Hürriyeti bağlayıcı cezanın seçenek yaptırımlara çevrilmesi, cezanın doğrudan doğruya sanığın kişiliğine uydurulmasını öngören kişiselleştirme kurumudur. Kanun koyucu bu kapsamda hakime TCK’nun 50. maddesinde yer alan şartlar çerçevesinde hükmolunan hapis cezasının adli para cezasına ya da diğer yaptırımlara çevrilip çevrilmeyeceğini belirleme yetki ve görevini yüklemiştir. Hakimin, hükmolunan hürriyeti bağlayıcı cezanın TCK’nun 50. maddesi uyarınca seçenek yaptırımlara çevrilmesi ya da çevrilmemesi konusundaki dayandığı gerekçenin dosya kapsamına uygun, kanuni ve yeterli olması gerekir.
Öte yandan, birden fazla kişinin ağır şekilde yaralanması sonucunu doğuran taksirle yaralamaya neden olma suçlarında zararın ağırlığı, yaralanmaların nitelikleri gibi hususlar değerlendirilerek TCK’nun 61. maddesi uyarınca temel cezanın asgari hadden ayrılarak tayin edilmesi yoluna gidilmesi mümkün olmakla birlikte, TCK’nun 61. maddesi gereğince haklarında temel ceza alt sınırdan uzaklaşılarak belirlenen sanıklar hakkında 5237 sayılı TCK’nun 62 ve 50. maddelerinin uygulanıp uygulanmayacağına yönelik değerlendirme yapılırken sabıkasının olmaması, duruşmalara gelmesi, suçu kabul edip olayın meydana geliş şekli ile ilgili olarak samimi ve doğru anlatımda bulunarak maddi gerçeğin ortaya çıkmasına yardımcı olması ve dosyaya olumsuz bir tutumun yansımaması gibi hususların lehe (olumlu) olarak gözönüne alınması gerekmektedir.

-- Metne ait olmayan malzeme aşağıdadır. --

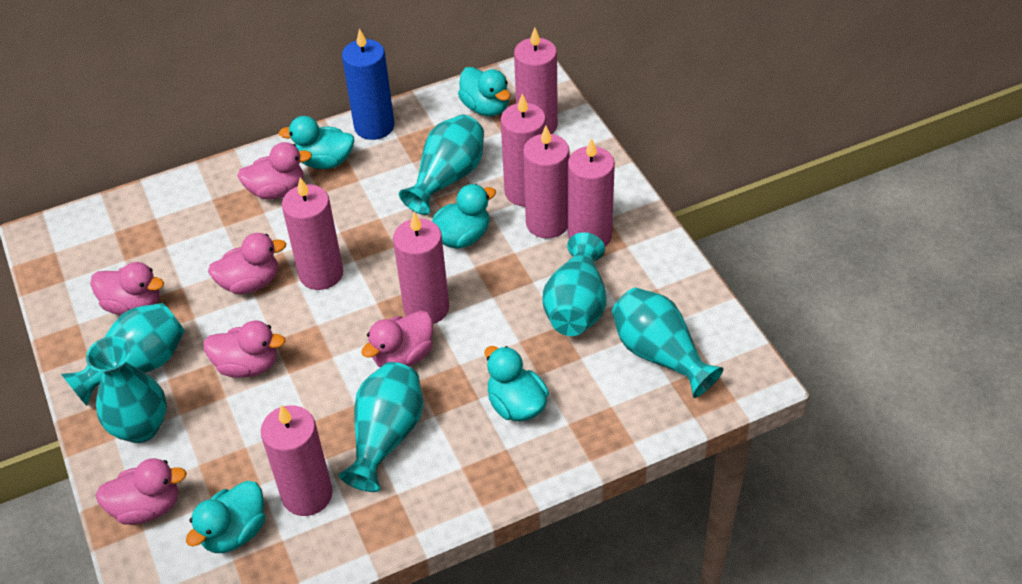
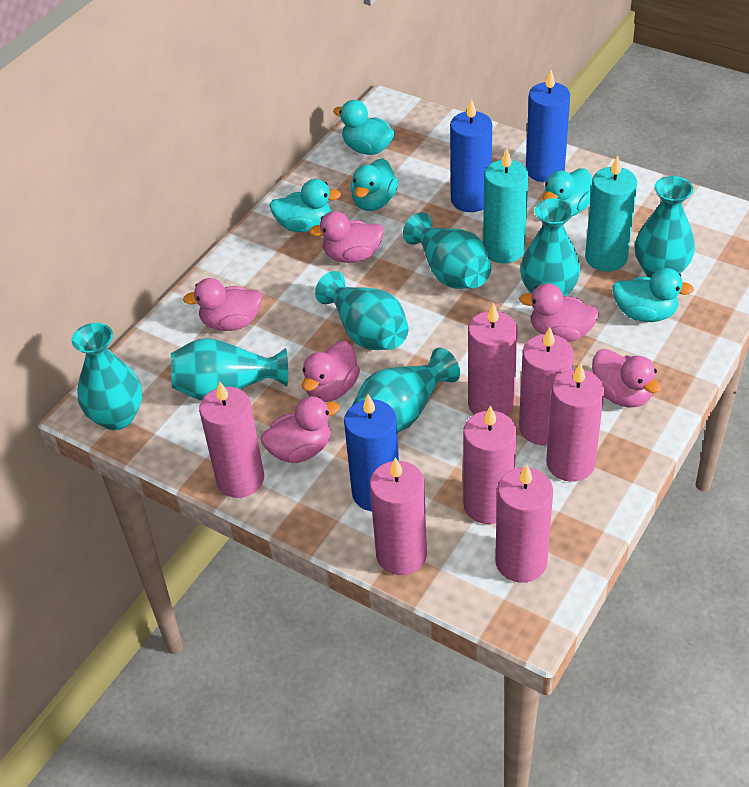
blue candle: 1 -> 3
turquoise candle: 0 -> 2
turquoise vase: 6 -> 7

Bu açıklamalar ışığında somut olay değerlendirildiğinde;
Sabıkası olmayan, duruşmalara katılan, samimi beyanlarıyla maddi gerçeğin açıklığıyla ortaya çıkmasına yardımcı olan ve herhangi bir olumsuz davranışı da dosyaya yansımayan sanık hakkında, yerel mahkemece sabıkasız geçmişi, sosyal ilişkileri, fiilden sonraki ve yargılama sürecindeki davranışları ve cezanın faillerin geleceği üzerindeki muhtemel etkileri isabetle değerlendirilmeden, TCK’nun 62 ve 50. maddelerinin uygulanmamasına ilişkin olarak gösterilen gerekçelerin yeterli olmadığı ve dosya kapsamı ile örtüşmediği kabul edilmelidir.
Bu itibarla, yerel mahkeme direnme hükmünün, dosya kapsamına uygun, kanuni ve yeterli olmayan gerekçelerle sanık hakkında hükmolunan cezada TCK’nun 62. maddesi nedeniyle indirim yapılmamasına ve verilen hapis cezasının adli para cezasına çevrilmemesine karar verilmesi isabetsizliğinden bozulmasına karar verilmelidir.
SONUÇ:
Açıklanan nedenlerle;
1- Sincan 3. Asliye Ceza Mahkemesinin 13.11.2012 gün ve 604-752 sayılı direnme hükmünün; dosya kapsamına uygun, kanuni ve yeterli olmayan gerekçelerle sanık hakkında hükmolunan cezada TCK’nun 62. maddesi nedeniyle indirim yapılmamasına ve verilen hapis cezasının adli para cezasına çevrilmemesine karar verilmesi isabetsizliğinden BOZULMASINA,
2- Dosyanın, mahalline gönderilmek üzere Yargıtay Cumhuriyet Başsavcılığına TEVDİİNE, 04.11.2014 tarihinde yapılan müzakerede oybirliğiyle karar verildi.